> **EXCERPT TO READ**:

.....

Cytology and cystoscopy
These two diagnostic approaches are considered the gold standard in the diagnosis of bladder cancer [1].
Cytology is the examination of a urine sample under a microscope, which is performed in a laboratory to detect the presence of cancer or pre-cancer cells.
During a cystoscopy, a thin tube with a camera is inserted through the urethra (the duct that that lets urine out of the bladder during urination) into the bladder. This procedure, performed at an outpatient clinic in the hospital or in the urologist’s office, enables the urologist to examine the inner layer of the bladder. Cytology is invasive and usually associated with discomfort or pain during or after the procedure.
When an abnormality is observed, a transurethral resection of bladder tumor (TURBT) is performed under general anesthesia in the operation room. The abnormal-looking tissue is removed and sent for microscopic investigation for the presence of cancerous cells.
Imaging
Imaging studies of the urinary tract are useful to investigate whether the cancer has spread outside the bladder into nearby tissues or lymph nodes. However, tumors in the bladder itself may be missed by imaging, so, bladder cystoscopy is always required for a proper diagnosis.
- CT urogram is a radiological exam in which a contrast dye is injected into the veins to outline the urinary tract. Multiple X-ray images are taken and sent to a computer to reconstruct detailed 2D images. This imaging technique can also identify kidney stones and swelling of the kidney due to downstream blockage.
- MR urogram uses a magnetic field and radio waves to produce detailed pictures. This technology does not use radiation or contrast dyes and it is useful to detect disease spread.
- Renal ultrasound applies sound waves for the shaping, sizing and localization of the kidneys. Although it is safe because it does not use radiation or a contrast dye, small kidney stones and tumors may be missed.
Grading and staging a bladder cancer tumor
Grade (ranging from 1 to 3): describes what the cancer cells look like and how many cells are multiplying. Grading is important to predict how fast the cancer will grow and spread. The higher the grade, the more the cells differ from normal bladder cells and the faster they spread.
Stage (ranging from 0 to 4): the extent to which the disease has progressed. Staging is used to plan the best treatment strategy for the cancer. The higher the stage the more the disease has grown into the layers of the bladder.
Three different parameters are often used in the staging system of bladder cancer: T, N and M:
- T categories describe how deep the tumor has grown into the bladder wall and if the tumor has invaded nearby tissues
- N categories describe whether the tumor has spread to lymph nodes
- M categories describe whether the tumor has spread to distant organs
The T categories define the bladder tumor itself:
- Ta: a papillary tumor with a long, thin finger-like structure growing in the inner urothelium layer
- CIS (carcinoma in situ), TIS: a superficial flat tumor on the inner layer
- T1: a tumor invaded in the connective tissue lining, but not into the muscle
- T2: a tumor invaded the muscle layer of the bladder wall
- T3: a tumor penetrated through the bladder wall and invaded the fat layer surrounding the bladder
- T4: a tumor invaded other nearby organs such as the uterus, prostate, vagina or pelvic wall
Ta, CIS and T1 are NMIBC and account for approximately 70-80% of all newly diagnosed bladder cancers, and T2, T3 and T4 are muscle invasive and more difficult to treat.

.....

> **WHAT YOU ARE ASKED TO DO**: In the text on bladder cancer diagnosis, what do the N categories of the staging system describe?

.....

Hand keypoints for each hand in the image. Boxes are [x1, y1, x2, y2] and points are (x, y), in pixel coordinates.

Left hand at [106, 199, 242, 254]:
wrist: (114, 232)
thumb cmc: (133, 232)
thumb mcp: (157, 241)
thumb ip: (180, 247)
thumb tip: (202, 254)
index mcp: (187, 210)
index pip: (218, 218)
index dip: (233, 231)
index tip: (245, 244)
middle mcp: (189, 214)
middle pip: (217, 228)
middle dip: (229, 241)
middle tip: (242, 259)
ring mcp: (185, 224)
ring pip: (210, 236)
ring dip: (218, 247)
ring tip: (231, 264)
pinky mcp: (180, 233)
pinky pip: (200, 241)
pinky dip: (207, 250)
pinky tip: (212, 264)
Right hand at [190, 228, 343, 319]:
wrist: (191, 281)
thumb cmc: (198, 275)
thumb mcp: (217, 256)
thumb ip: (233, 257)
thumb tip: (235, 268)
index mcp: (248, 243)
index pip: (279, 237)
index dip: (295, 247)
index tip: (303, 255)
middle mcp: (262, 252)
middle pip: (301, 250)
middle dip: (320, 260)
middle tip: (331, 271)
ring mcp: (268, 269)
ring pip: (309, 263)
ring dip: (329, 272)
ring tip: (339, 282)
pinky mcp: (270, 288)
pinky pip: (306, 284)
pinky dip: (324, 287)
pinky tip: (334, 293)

.....

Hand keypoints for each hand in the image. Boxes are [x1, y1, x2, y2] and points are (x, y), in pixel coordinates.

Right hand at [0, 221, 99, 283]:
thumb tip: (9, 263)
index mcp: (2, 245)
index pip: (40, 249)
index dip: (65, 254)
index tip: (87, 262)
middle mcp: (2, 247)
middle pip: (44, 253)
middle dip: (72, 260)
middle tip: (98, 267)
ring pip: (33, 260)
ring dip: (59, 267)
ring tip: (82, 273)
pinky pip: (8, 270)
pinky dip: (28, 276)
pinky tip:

.....

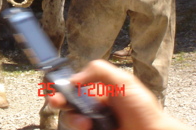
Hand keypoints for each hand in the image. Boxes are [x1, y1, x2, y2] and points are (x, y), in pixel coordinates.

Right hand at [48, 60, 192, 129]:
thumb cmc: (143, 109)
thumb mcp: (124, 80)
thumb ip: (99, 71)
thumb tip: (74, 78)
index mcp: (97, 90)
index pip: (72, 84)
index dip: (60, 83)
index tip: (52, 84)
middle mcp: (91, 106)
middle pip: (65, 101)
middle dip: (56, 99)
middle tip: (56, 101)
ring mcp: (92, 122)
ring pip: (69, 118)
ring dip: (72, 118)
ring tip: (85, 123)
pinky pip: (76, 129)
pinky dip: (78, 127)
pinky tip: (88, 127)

.....

> **YOUR SOLUTION**: Whether the tumor has spread to lymph nodes.